In a day when some American Christians worry about Christ being taken out of Christmas, it is good to remember that December 25 has not always been a sumptuous day of joy to some Christ followers. As Applegate says in her Pulitzer Prize-winning book, The Most Famous Man in America: The Biography of Henry Ward Beecher:
When Henry was a boy, his faith in his father was so deeply ingrained that it never occurred to him to ask why they did not celebrate Christmas. If he had, Lyman’s answer would have been unequivocal. As an orthodox Calvinist, Lyman Beecher interpreted the Bible literally, as solid fact, and there was nothing in the Scriptures to suggest that Christ was born on December 25. And even if there were, the day would be an occasion for solemn prayer, not sensual frivolity. Why, the Beechers didn’t even celebrate their own birthdays.
Be thankful most of us have moved beyond the type of faith lived by the elder Beecher. The birth of Jesus is cause for celebration. Bring out the song and sing like the angels did upon the birth of Christ so many years ago.

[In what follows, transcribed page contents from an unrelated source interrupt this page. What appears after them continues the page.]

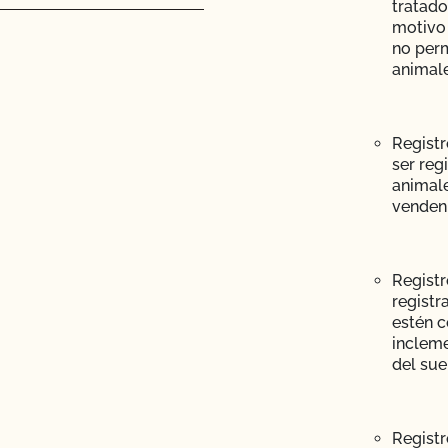
olicitar el Programa de
tratado
n Pasto?
motivo 
 transformación?
no perm
animale
splantes y la
 sobre cómo mantener
emas!
cultivos silvestres?
Registr
CCOF?
ser reg
animale
rcol?
 acelerada?
venden
umiantes?
el acceso al mercado
Registr
cas?
registr
guicidas y OMG?
estén 
incleme
del sue
o?
ón de emergencia de
plagas o enfermedades?
Registr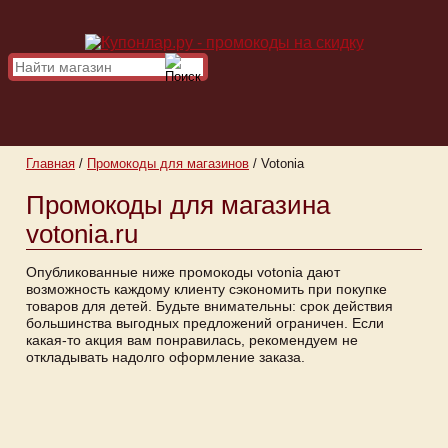
Главная
/
Промокоды для магазинов
/
Votonia
Промокоды для магазина
votonia.ru
Опубликованные ниже промокоды votonia дают
возможность каждому клиенту сэкономить при покупке
товаров для детей. Будьте внимательны: срок действия
большинства выгодных предложений ограничен. Если
какая-то акция вам понравилась, рекомендуем не
откладывать надолго оформление заказа.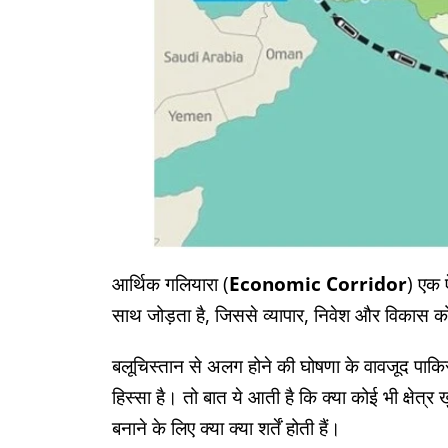
आर्थिक गलियारा (
Economic Corridor
) एक ऐ
साथ जोड़ता है, जिससे व्यापार, निवेश और विकास को
बलूचिस्तान से अलग होने की घोषणा के वावजूद पाकिस
हिस्सा है। तो बात ये आती है कि क्या कोई भी क्षेत्र
बनाने के लिए क्या क्या शर्तें होती हैं।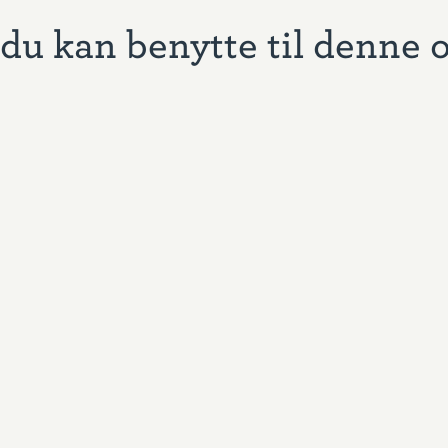
du kan benytte til denne 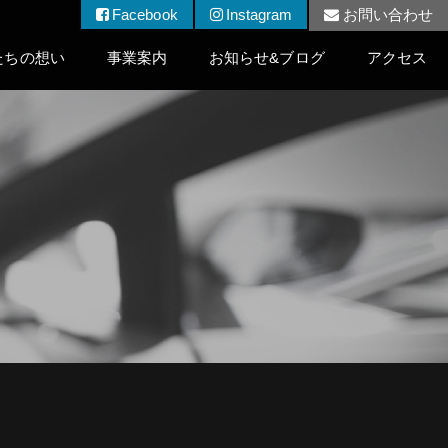
Facebook
Instagram
お問い合わせ
たちの想い
事業案内
お知らせ&ブログ
アクセス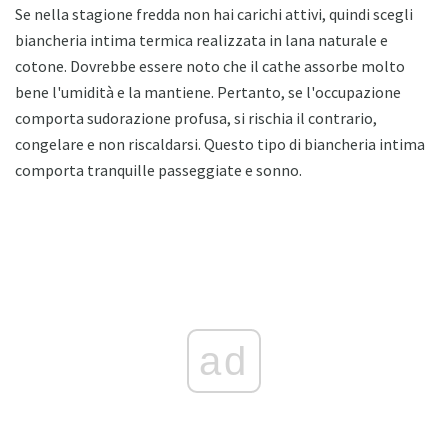
Se nella stagione fredda non hai carichi attivi, quindi scegli
biancheria intima termica realizzata in lana naturale e
cotone. Dovrebbe essere noto che il cathe assorbe molto
bene l'umidità e la mantiene. Pertanto, se l'occupazione
comporta sudorazione profusa, si rischia il contrario,
congelare e non riscaldarsi. Questo tipo di biancheria intima
comporta tranquille passeggiate e sonno.
ad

Decorate your churches, homes, and businesses because we recall on December 25 something wonderful that happened long ago yet is so present with us. Be loud and bright because joy causes exaltations of spirit.
But also make room for the quiet -- prayer to the Father of it all, meditation on the magnificence of it all. And, as we pray, we may ask that God will help us to remember that with each day of life we have a chance to allow the beauty and brightness of Jesus to shine through us -- that Christmas is one day that should inspire all of our days.
And suddenly there was with the angel a multitude of the heavenly host, praising God and saying,
“Glory to God in the highest heaven,
and on earth peace among those whom he favors!”